PGC1-α (PPARGC1A), a transcriptional coactivator of nuclear receptors important to the regulation of a number of mitochondrial genes involved in oxidative metabolism, directly interacts with MEF2 to synergistically activate selective ST muscle genes and also serves as a target for calcineurin signaling. A peroxisome proliferator-activated receptor δ (PPARδ)-mediated transcriptional pathway is involved in the regulation of the skeletal musclefiber phenotype. Mice that harbor an activated form of PPARd display an “endurance” phenotype, with a coordinated increase in oxidative enzymes and mitochondrial biogenesis and an increased proportion of ST fibers. Thus—through functional genomics—calcineurin, calmodulin-dependent kinase, PGC-1α, and activated PPARδ form the basis of a signaling network that controls skeletal muscle fiber-type transformation and metabolic profiles that protect against insulin resistance and obesity.

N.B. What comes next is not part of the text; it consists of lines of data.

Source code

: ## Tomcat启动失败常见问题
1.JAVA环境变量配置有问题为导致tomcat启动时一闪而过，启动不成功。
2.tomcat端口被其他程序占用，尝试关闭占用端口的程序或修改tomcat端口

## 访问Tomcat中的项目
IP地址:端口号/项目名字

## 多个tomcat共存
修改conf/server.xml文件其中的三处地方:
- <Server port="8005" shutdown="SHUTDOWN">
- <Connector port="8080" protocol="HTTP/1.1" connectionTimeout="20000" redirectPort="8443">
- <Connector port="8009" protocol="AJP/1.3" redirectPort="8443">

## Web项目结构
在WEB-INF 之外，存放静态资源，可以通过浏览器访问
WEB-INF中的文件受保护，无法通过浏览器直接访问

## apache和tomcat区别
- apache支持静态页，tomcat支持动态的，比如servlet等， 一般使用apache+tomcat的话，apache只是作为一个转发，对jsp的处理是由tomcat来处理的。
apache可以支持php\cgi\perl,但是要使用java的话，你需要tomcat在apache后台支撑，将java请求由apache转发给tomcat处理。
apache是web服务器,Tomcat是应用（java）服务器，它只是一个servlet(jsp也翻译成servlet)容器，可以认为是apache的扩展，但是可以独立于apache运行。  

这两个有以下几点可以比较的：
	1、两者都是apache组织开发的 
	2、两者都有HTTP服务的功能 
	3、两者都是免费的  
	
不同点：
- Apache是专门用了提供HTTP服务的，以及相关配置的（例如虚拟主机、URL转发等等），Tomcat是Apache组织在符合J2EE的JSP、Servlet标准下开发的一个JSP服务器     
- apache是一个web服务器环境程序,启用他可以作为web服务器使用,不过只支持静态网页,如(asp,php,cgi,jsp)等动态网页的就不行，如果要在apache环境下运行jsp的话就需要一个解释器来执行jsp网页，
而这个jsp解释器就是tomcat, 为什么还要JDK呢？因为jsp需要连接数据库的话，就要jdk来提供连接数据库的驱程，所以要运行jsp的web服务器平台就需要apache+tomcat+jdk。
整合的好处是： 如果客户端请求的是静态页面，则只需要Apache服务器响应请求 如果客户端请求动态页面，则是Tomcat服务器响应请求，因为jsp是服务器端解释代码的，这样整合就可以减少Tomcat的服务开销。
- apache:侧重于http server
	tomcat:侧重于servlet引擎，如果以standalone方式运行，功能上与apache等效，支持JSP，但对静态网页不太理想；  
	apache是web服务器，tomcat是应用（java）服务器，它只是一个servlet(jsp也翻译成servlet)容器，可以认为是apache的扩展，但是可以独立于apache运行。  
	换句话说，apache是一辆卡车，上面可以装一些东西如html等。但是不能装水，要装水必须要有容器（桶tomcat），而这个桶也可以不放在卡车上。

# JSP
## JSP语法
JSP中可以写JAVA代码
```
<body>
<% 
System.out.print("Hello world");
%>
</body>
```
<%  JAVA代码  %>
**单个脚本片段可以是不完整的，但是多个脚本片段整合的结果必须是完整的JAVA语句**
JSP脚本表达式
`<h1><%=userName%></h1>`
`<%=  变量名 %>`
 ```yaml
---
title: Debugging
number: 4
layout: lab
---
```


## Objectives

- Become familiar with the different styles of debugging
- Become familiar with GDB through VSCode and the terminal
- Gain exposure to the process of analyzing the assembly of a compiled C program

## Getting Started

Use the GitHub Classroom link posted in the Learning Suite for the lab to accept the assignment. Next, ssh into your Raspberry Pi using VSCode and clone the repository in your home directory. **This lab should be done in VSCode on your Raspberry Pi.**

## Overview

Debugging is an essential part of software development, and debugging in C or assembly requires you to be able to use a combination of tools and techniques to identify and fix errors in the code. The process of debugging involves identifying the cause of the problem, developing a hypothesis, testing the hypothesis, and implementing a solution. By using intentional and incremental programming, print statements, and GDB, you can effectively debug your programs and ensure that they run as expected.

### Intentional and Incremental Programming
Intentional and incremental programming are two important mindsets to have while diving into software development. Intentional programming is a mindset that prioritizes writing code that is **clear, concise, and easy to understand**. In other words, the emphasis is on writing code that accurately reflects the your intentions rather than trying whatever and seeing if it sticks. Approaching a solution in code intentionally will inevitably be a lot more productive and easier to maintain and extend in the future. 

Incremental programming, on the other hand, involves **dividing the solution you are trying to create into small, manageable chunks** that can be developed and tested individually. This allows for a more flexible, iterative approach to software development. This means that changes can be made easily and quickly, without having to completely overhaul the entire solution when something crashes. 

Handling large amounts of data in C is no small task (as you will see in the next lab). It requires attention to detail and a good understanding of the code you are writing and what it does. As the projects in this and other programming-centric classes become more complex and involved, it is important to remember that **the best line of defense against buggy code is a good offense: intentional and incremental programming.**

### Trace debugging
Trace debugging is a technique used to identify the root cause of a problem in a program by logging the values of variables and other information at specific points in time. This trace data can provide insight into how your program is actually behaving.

The transition from aerobic to anaerobic metabolism during intense work requires that several systems are rapidly activated to ensure a constant supply of ATP for the working muscles. These include a switch from fat-based to carbohydrate-based fuels, a redistribution of blood flow from nonworking to exercising muscles, and the removal of several of the by-products of anaerobic metabolism, such as carbon dioxide and lactic acid. Some of these responses are governed by transcriptional control of the FT glycolytic phenotype. For example, skeletal muscle reprogramming from an ST glycolytic phenotype to an FT glycolytic phenotype involves the Six1/Eya1 complex, composed of members of the Six protein family. Moreover, the Hypoxia Inducible Factor-1α (HIF-1α) has been identified as a master regulator for the ｅxpression of genes involved in essential hypoxic responses that maintain ATP levels in cells. Ablation of HIF-1α in skeletal muscle was associated with an increase in the activity of bob-limiting enzymes of the mitochondria, indicating that the citric acid cycle and increased fatty acid oxidation may be compensating for decreased flow through the glycolytic pathway in these animals. However, hypoxia-mediated HIF-1α responses are also linked to the regulation of mitochondrial dysfunction through the formation of excessive reactive oxygen species in mitochondria.

Other pathways also influence adult muscle character. For example, physical force inside a muscle fiber may release the transcription factor Serum Response Factor (SRF) from the structural protein titin, leading to altered muscle growth.